Research is essential in developing health care and improving patient outcomes.


Since enrolling at Monash University, I have been involved in all aspects of research from small hospital audits to large international clinical trials. At the core of my practice is a belief that research and academic endeavor will advance the treatment options available to patients and help evolve modern day medicine.


Below are some of my publications from peer reviewed journals.

For a full list of publications click here:

Gut - 2020

There is increasing evidence that faecal microbiota transplantation (FMT) is effective in inducing remission in ulcerative colitis (i.e. treating a flare). However, it remains unclear how durable any response is following FMT cessation. Furthermore, very little is known about the long term safety and health impacts following FMT, especially in patients with inflammatory bowel disease.

Our research team conducted the largest randomised control trial of FMT to date (published in the Lancet 2017) and in this particular project we followed up all patients who received FMT during the initial study (up to 6 years later). We found that most people had a disease flare around 6 months following therapy and only a small proportion of patients have remained well. These patients either had repeated FMT or had a self imposed dietary intervention. 

These results are extremely important and will help design future studies trying to push the boundaries of microbial manipulation therapy. 

Gut - 2020

We brought together 27 experts from around Australia to create guidelines on the use of FMT. These guidelines define standards for screening, indications for therapy and provided a regulatory framework for the TGA.
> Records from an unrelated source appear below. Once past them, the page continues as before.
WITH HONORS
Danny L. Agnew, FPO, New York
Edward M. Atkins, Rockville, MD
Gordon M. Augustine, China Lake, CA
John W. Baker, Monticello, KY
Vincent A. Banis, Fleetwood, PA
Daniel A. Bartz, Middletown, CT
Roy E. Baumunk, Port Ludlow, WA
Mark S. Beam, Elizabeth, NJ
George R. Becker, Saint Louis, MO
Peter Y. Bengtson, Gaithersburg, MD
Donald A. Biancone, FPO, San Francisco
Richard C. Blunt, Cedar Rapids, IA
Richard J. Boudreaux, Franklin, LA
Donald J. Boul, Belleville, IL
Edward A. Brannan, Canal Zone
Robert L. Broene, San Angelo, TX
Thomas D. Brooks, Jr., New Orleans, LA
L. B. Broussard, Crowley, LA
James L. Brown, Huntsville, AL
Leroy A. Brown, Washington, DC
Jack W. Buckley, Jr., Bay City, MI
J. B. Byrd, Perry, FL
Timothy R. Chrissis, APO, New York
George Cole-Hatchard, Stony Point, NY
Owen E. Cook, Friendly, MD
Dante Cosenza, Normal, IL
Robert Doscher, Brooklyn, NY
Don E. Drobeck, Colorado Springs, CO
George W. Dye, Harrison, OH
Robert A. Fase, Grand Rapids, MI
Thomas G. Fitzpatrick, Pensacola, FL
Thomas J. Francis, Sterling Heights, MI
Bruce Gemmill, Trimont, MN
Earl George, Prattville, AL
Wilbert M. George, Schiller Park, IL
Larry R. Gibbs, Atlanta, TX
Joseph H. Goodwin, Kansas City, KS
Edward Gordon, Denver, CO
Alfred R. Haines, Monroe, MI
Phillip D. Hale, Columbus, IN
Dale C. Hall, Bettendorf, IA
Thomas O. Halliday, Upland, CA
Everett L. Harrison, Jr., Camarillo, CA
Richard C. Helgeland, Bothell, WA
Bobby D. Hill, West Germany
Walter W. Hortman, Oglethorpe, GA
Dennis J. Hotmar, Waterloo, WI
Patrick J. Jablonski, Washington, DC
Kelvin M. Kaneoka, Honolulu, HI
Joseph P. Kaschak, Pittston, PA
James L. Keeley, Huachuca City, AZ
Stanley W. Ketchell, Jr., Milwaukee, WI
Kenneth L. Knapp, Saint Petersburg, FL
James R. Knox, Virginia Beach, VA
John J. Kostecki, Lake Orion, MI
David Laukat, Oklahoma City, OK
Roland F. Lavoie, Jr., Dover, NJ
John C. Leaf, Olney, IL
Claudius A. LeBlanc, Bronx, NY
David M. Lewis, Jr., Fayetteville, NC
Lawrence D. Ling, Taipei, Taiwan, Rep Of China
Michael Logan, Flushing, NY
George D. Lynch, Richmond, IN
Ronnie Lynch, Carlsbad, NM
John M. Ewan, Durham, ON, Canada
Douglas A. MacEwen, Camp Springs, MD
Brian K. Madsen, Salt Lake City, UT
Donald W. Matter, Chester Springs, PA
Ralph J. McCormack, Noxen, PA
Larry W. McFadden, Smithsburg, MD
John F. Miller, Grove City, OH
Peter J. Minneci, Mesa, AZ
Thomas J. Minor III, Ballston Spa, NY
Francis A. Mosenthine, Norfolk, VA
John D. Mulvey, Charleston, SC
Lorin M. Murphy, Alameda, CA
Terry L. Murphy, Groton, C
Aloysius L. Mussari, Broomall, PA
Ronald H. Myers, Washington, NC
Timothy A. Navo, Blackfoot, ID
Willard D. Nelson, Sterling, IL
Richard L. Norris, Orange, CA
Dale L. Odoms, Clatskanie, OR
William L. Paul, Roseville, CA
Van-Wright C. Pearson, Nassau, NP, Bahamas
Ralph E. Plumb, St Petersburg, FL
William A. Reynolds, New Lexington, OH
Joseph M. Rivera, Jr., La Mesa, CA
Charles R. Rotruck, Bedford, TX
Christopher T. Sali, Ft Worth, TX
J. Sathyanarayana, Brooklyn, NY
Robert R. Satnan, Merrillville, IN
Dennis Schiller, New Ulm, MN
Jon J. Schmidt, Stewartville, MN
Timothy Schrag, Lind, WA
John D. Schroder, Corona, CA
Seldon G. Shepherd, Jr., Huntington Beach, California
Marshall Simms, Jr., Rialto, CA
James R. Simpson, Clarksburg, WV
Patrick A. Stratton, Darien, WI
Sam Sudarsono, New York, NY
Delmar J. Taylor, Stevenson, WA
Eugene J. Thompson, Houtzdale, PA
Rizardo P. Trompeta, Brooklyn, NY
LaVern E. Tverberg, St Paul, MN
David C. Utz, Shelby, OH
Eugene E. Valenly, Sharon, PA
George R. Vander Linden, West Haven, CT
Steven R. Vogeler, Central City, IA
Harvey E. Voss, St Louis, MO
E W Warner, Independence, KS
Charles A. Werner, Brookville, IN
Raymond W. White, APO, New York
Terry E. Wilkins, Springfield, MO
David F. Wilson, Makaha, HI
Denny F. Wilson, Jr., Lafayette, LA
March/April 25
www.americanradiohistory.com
Medical Journal of Australia - 2020

Biosimilars are a "generic" version of a biologic medications such is infliximab or Humira. It is like referring to paracetamol as opposed to panadol (although a little more complicated). It is extremely important to assess whether using these medications are safe and effective in those patients who are stable on the original medication.


This study was the largest Australian experience using biosimilar infliximab in patients with IBD and the results show that it is safe, effective and emphasises the cost savings to the PBS (and tax payer) on having market competition.
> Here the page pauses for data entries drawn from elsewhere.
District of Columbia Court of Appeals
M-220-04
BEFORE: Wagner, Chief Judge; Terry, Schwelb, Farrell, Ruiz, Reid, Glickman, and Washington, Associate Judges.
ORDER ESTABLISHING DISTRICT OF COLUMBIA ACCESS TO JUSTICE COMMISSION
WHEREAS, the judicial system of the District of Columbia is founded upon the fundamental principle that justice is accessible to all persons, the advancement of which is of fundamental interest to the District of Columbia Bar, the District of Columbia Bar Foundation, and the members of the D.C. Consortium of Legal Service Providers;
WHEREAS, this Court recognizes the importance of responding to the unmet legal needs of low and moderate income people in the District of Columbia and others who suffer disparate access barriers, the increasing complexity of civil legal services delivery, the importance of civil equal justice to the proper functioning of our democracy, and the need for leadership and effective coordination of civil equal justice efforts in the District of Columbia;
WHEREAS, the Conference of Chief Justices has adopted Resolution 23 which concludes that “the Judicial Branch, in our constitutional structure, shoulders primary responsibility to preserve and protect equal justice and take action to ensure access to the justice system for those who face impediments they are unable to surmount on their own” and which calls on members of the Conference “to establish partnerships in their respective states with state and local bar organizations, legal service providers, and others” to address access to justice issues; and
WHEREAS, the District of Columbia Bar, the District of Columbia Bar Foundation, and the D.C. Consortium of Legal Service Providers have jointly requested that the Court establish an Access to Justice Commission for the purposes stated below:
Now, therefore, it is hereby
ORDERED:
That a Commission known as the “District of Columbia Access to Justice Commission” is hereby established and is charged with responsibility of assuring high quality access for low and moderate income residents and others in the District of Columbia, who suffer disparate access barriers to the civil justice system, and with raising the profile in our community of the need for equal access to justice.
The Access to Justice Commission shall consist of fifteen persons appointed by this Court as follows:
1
Current Opinions in Pharmacology - 2020

This was a recent review article on the the current evidence for FMT in the management of patients with IBD.
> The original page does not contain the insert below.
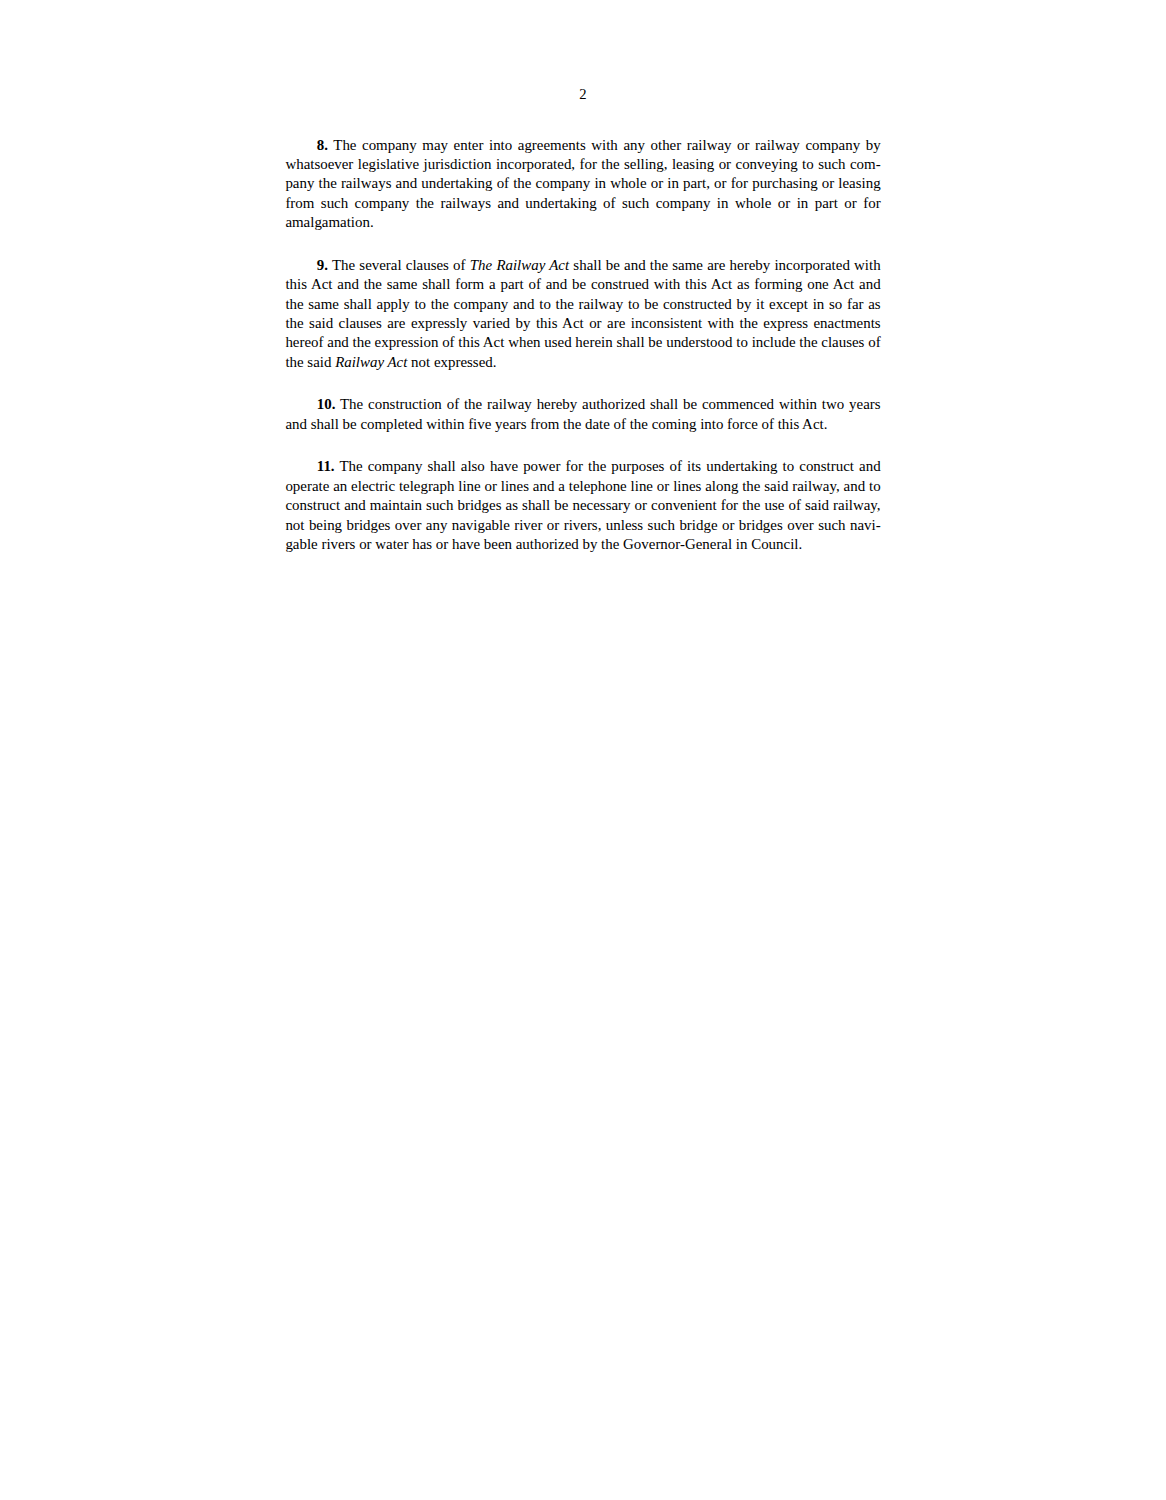2
8. The company may enter into agreements with any other railway or railway company by whatsoever legislative jurisdiction incorporated, for the selling, leasing or conveying to such company the railways and undertaking of the company in whole or in part, or for purchasing or leasing from such company the railways and undertaking of such company in whole or in part or for amalgamation.
9. The several clauses of The Railway Act shall be and the same are hereby incorporated with this Act and the same shall form a part of and be construed with this Act as forming one Act and the same shall apply to the company and to the railway to be constructed by it except in so far as the said clauses are expressly varied by this Act or are inconsistent with the express enactments hereof and the expression of this Act when used herein shall be understood to include the clauses of the said Railway Act not expressed.
10. The construction of the railway hereby authorized shall be commenced within two years and shall be completed within five years from the date of the coming into force of this Act.
11. The company shall also have power for the purposes of its undertaking to construct and operate an electric telegraph line or lines and a telephone line or lines along the said railway, and to construct and maintain such bridges as shall be necessary or convenient for the use of said railway, not being bridges over any navigable river or rivers, unless such bridge or bridges over such navigable rivers or water has or have been authorized by the Governor-General in Council.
Hepatobiliary Surgery and Nutrition - 2020

This was an editorial written in response to a fascinating paper which suggested elements of your microbiome were associated with aging. The paper also used FMT (poo) gathered from people over 100yrs of age and gave to mice which subsequently seem to halt the aging process.

Expert Opinion on Drug Safety - 2019

A review article describing the safety data of the commonly used medications for Crohn's disease.

Therapeutic Advances in Gastroenterology - 2019

Vitamin D deficiency is common in patients with Crohn's disease. It is unclear whether this can worsen Crohn's disease or whether the Crohn's disease will cause the Vitamin D deficiency (i.e. chicken or the egg). We used new techniques to look for Vitamin D breakdown products and found that when you have active Crohn's disease, your body will change how you break vitmain D down to maintain the active products in your body.